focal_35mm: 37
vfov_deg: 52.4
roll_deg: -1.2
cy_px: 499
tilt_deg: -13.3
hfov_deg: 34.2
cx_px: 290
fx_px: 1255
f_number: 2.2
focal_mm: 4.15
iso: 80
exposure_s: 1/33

.....

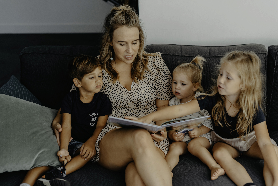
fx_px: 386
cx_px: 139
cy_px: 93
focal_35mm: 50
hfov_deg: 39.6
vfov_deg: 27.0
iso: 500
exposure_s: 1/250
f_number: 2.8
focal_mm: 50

.....

Problem details: Take the line above containing "focal_35mm: 37", the line containing "exposure_s: 1/33", and all lines in between, and copy them exactly without anything else.

Reply to the exercise:
focal_35mm: 37
vfov_deg: 52.4
roll_deg: -1.2
cy_px: 499
tilt_deg: -13.3
hfov_deg: 34.2
cx_px: 290
fx_px: 1255
f_number: 2.2
focal_mm: 4.15
iso: 80
exposure_s: 1/33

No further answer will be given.